=== EXTRACTED RECORDS ===

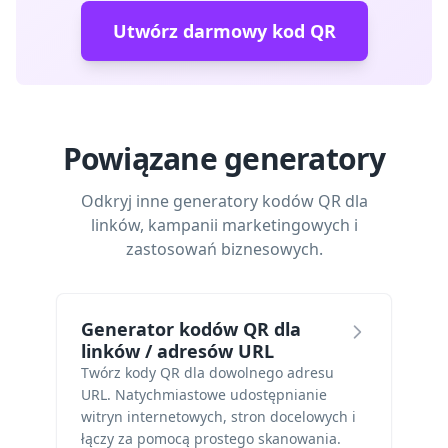
Utwórz darmowy kod QR
Powiązane generatory
Odkryj inne generatory kodów QR dla
linków, kampanii marketingowych i
zastosowań biznesowych.
Generator kodów QR dla
linków / adresów URL
Twórz kody QR dla dowolnego adresu
URL. Natychmiastowe udostępnianie
witryn internetowych, stron docelowych i
łączy za pomocą prostego skanowania.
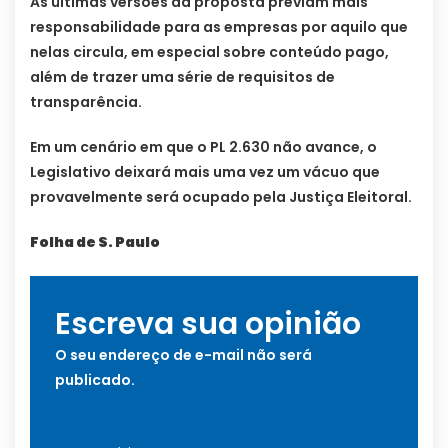
As últimas versões da proposta previam mais
responsabilidade para as empresas por aquilo que
nelas circula, em especial sobre conteúdo pago,
além de trazer uma série de requisitos de
transparência.
Em um cenário em que o PL 2.630 não avance, o
Legislativo deixará mais uma vez um vácuo que
provavelmente será ocupado pela Justiça Eleitoral.
Folha de S. Paulo
Escreva sua opinião
O seu endereço de e-mail não será
publicado.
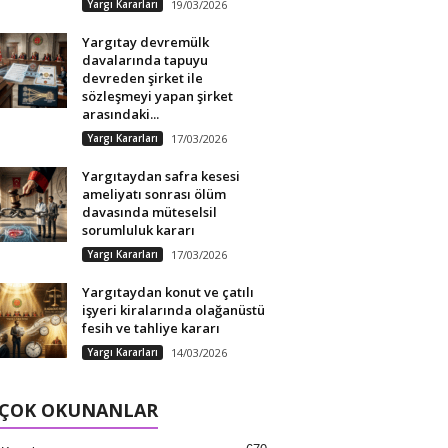
Yargı Kararları
19/03/2026
Yargıtay devremülk
davalarında tapuyu
devreden şirket ile
sözleşmeyi yapan şirket
arasındaki...
Yargı Kararları
17/03/2026
Yargıtaydan safra kesesi
ameliyatı sonrası ölüm
davasında müteselsil
sorumluluk kararı
Yargı Kararları
17/03/2026
Yargıtaydan konut ve çatılı
işyeri kiralarında olağanüstü
fesih ve tahliye kararı
Yargı Kararları
14/03/2026
 ÇOK OKUNANLAR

===

YOUR GOAL:
Write out the text from every page in the data above, word for word and line for line. Leave the pictures out of your answer.

SOLUTION:
Utwórz darmowy kod QR
Powiązane generatory
Odkryj inne generatory kodów QR dla
linków, kampanii marketingowych i
zastosowań biznesowych.
Generator kodów QR dla
linków / adresów URL
Twórz kody QR dla dowolnego adresu
URL. Natychmiastowe udostępnianie
witryn internetowych, stron docelowych i
łączy za pomocą prostego skanowania.
As últimas versões da proposta previam mais
responsabilidade para as empresas por aquilo que
nelas circula, em especial sobre conteúdo pago,
além de trazer uma série de requisitos de
transparência.
Em um cenário em que o PL 2.630 não avance, o
Legislativo deixará mais uma vez um vácuo que
provavelmente será ocupado pela Justiça Eleitoral.
Folha de S. Paulo
Escreva sua opinião
O seu endereço de e-mail não será
publicado.
Yargı Kararları
19/03/2026
Yargıtay devremülk
davalarında tapuyu
devreden şirket ile
sözleşmeyi yapan şirket
arasındaki...
Yargı Kararları
17/03/2026
Yargıtaydan safra kesesi
ameliyatı sonrası ölüm
davasında müteselsil
sorumluluk kararı
Yargı Kararları
17/03/2026
Yargıtaydan konut ve çatılı
işyeri kiralarında olağanüstü
fesih ve tahliye kararı
Yargı Kararları
14/03/2026
 ÇOK OKUNANLAR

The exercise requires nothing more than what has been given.